*** READING TEXT ***
LLPFusion of Middlesex, New Jersey, is also following the Z-pinch path to develop a fusion generator. The company’s design directs plasma streams fueled by hydrogen and boron into a vacuum chamber by means of a pair of electrodes. The process produces a beam of helium ions that are decelerated to produce electricity through direct conversion rather than by heating a medium.
Australia-based HB11 Energy proposes achieving fusion without heating plasma by using a laser to initiate a reaction in a hydrogen-boron fuel target that is contained in a magnetic field produced by a second laser. The reaction creates charged helium nuclei that are captured by a surrounding metal sphere. Electricity is produced by direct conversion.
Essentially all these companies say they are on track to produce practical fusion first with their unique approach. Moreover, national labs and research facilities in the fusion field increasingly are willing to partner with private industry or launch startups to commercialize fusion energy. While it is impossible to predict which firm or team (if any) will be the breakout performer, the fact that many are attracting significant venture capital suggests that fusion power can no longer be dismissed as part of a far-future civilization.
Pick Your Future
One only has to look at the trajectory of the nuclear power industry to glean what might be in store for commercial fusion plant operators. Fission-based plants generate long-lasting radioactive waste, and several spectacular accidents resulted in casualties, although only Chernobyl in 1986 can properly be deemed a mass-casualty event. But overwhelmingly, nuclear power has provided reliable and safe electricity for over half a century, and methods for handling and storing radioactive waste are well established. Yet progressive governments, such as those in Germany, California and New York, fall over themselves to shutter their nuclear plants, generally to their later chagrin.
Most of the opposition to fusion development from environmental organizations such as Greenpeace and from Green politicians revolves around the notion that commercial fusion reactors are a mirage. Greenpeace energy policy specialist Jan Haverkamp reportedly said, “My professor of nuclear physics told me in 1979 that fusion power was 50 years away. It is still 50 years away today.”
As a result, they argue, governments and investors should not be putting their money behind “Big Power” fusion schemes that will not do anything to solve a perceived climate crisis in the near term. Better to keep pushing for more wind and solar. While these renewable energy sources, particularly the latter, appeal to environmentalists at a gut level, their enthusiasm ignores the demonstrable problems of deploying them without a sturdy baseline of generating capacity. Renewables certainly have their role, but their intermittent nature leaves people in the lurch when the wind doesn’t blow or the sun doesn’t shine.
*** End of READING TEXT ***
AIM OF THE EXERCISE.
Answer these questions from the fusion energy text:
1. Where is HB11 Energy based?
2. Which nuclear accident does the text say can properly be deemed a mass-casualty event?
3. In what year did Jan Haverkamp's professor tell him fusion power was 50 years away?
*** INFORMATION SHOWN ***
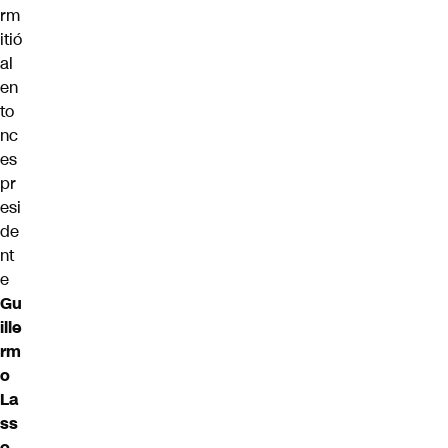
rm
itió
al
en
to
nc
es
pr
esi
de
nt
e
Gu
ille
rm
o
La
ss
o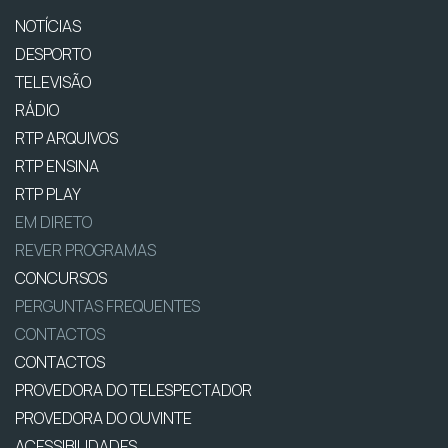
NOTÍCIAS
DESPORTO
TELEVISÃO
RÁDIO
RTP ARQUIVOS
RTP ENSINA
RTP PLAY
EM DIRETO
REVER PROGRAMAS
CONCURSOS
PERGUNTAS FREQUENTES
CONTACTOS
CONTACTOS
PROVEDORA DO TELESPECTADOR
PROVEDORA DO OUVINTE
ACESSIBILIDADES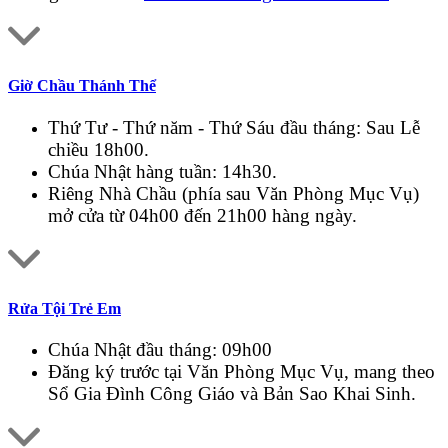
Giờ Chầu Thánh Thể
Thứ Tư - Thứ năm - Thứ Sáu đầu tháng: Sau Lễ
chiều 18h00.
Chúa Nhật hàng tuần: 14h30.
Riêng Nhà Chầu (phía sau Văn Phòng Mục Vụ)
mở cửa từ 04h00 đến 21h00 hàng ngày.
Rửa Tội Trẻ Em
Chúa Nhật đầu tháng: 09h00
Đăng ký trước tại Văn Phòng Mục Vụ, mang theo
Sổ Gia Đình Công Giáo và Bản Sao Khai Sinh.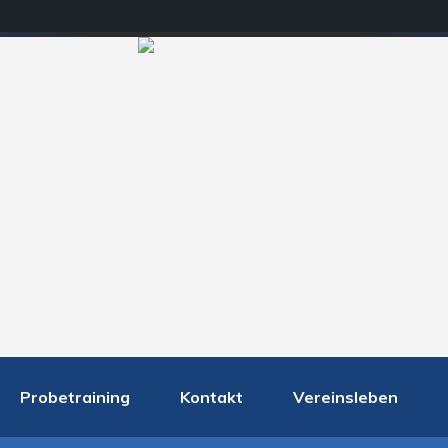
Probetraining
Kontakt
Vereinsleben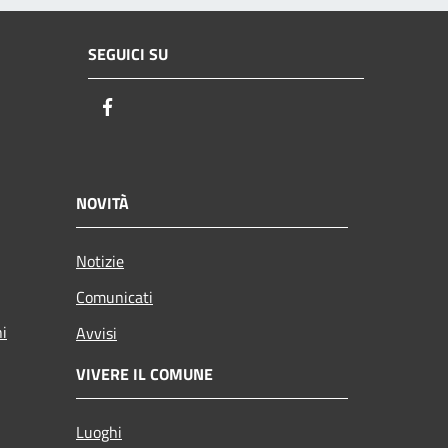
SEGUICI SU
Facebook
NOVITÀ
Notizie
Comunicati
ni
Avvisi
VIVERE IL COMUNE
Luoghi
*** End of INFORMATION SHOWN ***
RESULT.
1. Australia
2. Chernobyl in 1986
3. 1979